- Born: Iran
- Education: York University (BA, Psychology)
- Alma mater: York University
- Occupations: Actress; producer;
- Years active: 2010–present
- Notable work: American Assassin; Becoming Burlesque; SEAL Team;

= Shiva Negar =

Iranian-Canadian actress

Shiva Negar (شیوا نگار) is an Iranian-Canadian actress and producer. Her first feature was a supporting role in the film Lost Journey. Other significant acting credits include the 2017 action thriller American Assassin, Becoming Burlesque, The Threat Next Door, and television shows My Babysitter's a Vampire and SEAL Team. Born in Iran, and raised in Turkey and Canada, Shiva started her career as a child performer. She began by performing at piano and guitar recitals and in singing competitions. In high school, Shiva was involved in several school plays and did a lot of theatre, which quickly became her art of choice and decided to take her passion for acting to the next level. Shiva graduated from York University with a degree in Psychology and finished her Post-graduate program in Events Management & Public Relations.

PROBLEM 1: Using the profile of Shiva Negar, decide whether each statement agrees with it, answering yes or no and quoting the words that settle it: (a) Her first feature was a leading role in the film Lost Journey. (b) She was raised in Turkey and Canada. (c) She graduated from York University with a degree in Psychology.
PROBLEM 2: According to the profile of Shiva Negar, in what field did she complete her post-graduate program?
PROBLEM 3: Write out everything from "Shiva Negar (شیوا" down to "Management & Public Relations." in the profile of Shiva Negar, substituting "young performer" for "child performer".

DATA EXCERPT:

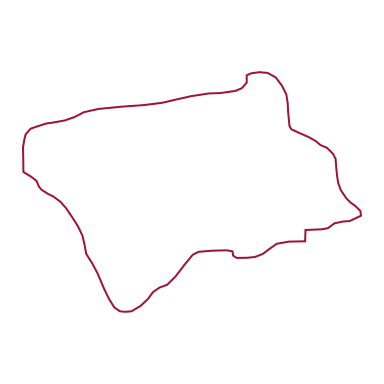 the district of Douigni, Nyanga, Gabon
{"feature_id": "22940354B25852434445694", "entity_name": "Douigni", "entity_type": "district", "adm_level": 2, "iso_a3": "GAB", "parent_name": "Gabon", "parent_adm1": "Nyanga", "projection": "orthographic", "projection_center": [10.944, -2.448], "detail": "fine", "context": "isolated", "style": "outline", "palette": "rose", "viewbox_px": 384, "rotation_deg": 0, "n_neighbors": 0, "source": "geoboundaries", "source_scale": "gbopen_adm2", "svg_char_len": 1295}
<svg xmlns="http://www.w3.org/2000/svg" viewBox="0 0 384 384"><path d="M305.1,241.3L305.5,230.0L321.8,229.3L327.9,228.2L334.5,223.3L343.2,221.5L349.5,221.1L361.0,215.7L360.4,211.0L355.5,206.1L350.6,202.6L346.3,198.3L340.8,190.1L338.3,183.4L337.2,176.7L336.3,168.4L335.6,158.9L332.9,153.7L327.1,147.9L320.5,145.1L315.6,141.0L309.1,137.3L300.9,133.7L291.3,129.3L289.5,126.1L288.1,111.6L287.7,103.2L286.3,94.3L281.9,85.6L275.6,77.3L267.6,72.9L259.2,72.2L251.2,73.3L246.7,75.3L246.7,82.7L241.8,88.2L235.5,90.9L220.0,93.1L209.2,93.4L191.4,96.1L174.9,99.8L162.7,102.7L144.6,105.0L120.1,106.8L98.0,109.0L83.9,112.2L74.3,117.1L64.6,120.5L53.2,122.5L51.5,122.8L46.3,123.5L36.6,126.6L30.6,128.7L25.7,134.2L24.3,139.7L23.0,147.4L23.2,157.3L23.3,162.8L23.4,172.0L31.4,176.9L36.5,180.9L39.0,186.7L41.6,189.8L47.7,193.7L53.3,196.5L60.4,201.7L66.0,208.1L71.5,216.2L77.7,225.8L82.4,235.5L84.4,244.0L86.2,253.8L92.4,263.7L97.6,273.5L104.0,288.6L109.0,298.9L114.3,307.4L119.9,311.3L125.0,311.8L131.5,311.3L140.4,306.0L148.0,298.9L153.1,292.0L159.6,287.5L167.1,284.8L175.6,276.4L184.7,264.5L192.8,254.7L198.6,251.8L212.1,250.7L226.9,250.3L232.5,251.4L233.1,255.6L236.7,257.9L246.7,257.8L254.9,257.0L262.8,253.9L270.3,248.3L276.6,243.8L289.0,241.6L305.1,241.3Z" fill="none" stroke="#9f1239" stroke-width="2"/></svg>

CORRECT RESPONSE 1:
(a) No: "Her first feature was a supporting role in the film Lost Journey."
(b) Yes: "Born in Iran, and raised in Turkey and Canada"
(c) Yes: "Shiva graduated from York University with a degree in Psychology"

CORRECT RESPONSE 2: Events Management & Public Relations.

CORRECT RESPONSE 3:
Shiva Negar (شیوا نگار) is an Iranian-Canadian actress and producer. Her first feature was a supporting role in the film Lost Journey. Other significant acting credits include the 2017 action thriller American Assassin, Becoming Burlesque, The Threat Next Door, and television shows My Babysitter's a Vampire and SEAL Team. Born in Iran, and raised in Turkey and Canada, Shiva started her career as a young performer. She began by performing at piano and guitar recitals and in singing competitions. In high school, Shiva was involved in several school plays and did a lot of theatre, which quickly became her art of choice and decided to take her passion for acting to the next level. Shiva graduated from York University with a degree in Psychology and finished her Post-graduate program in Events Management & Public Relations.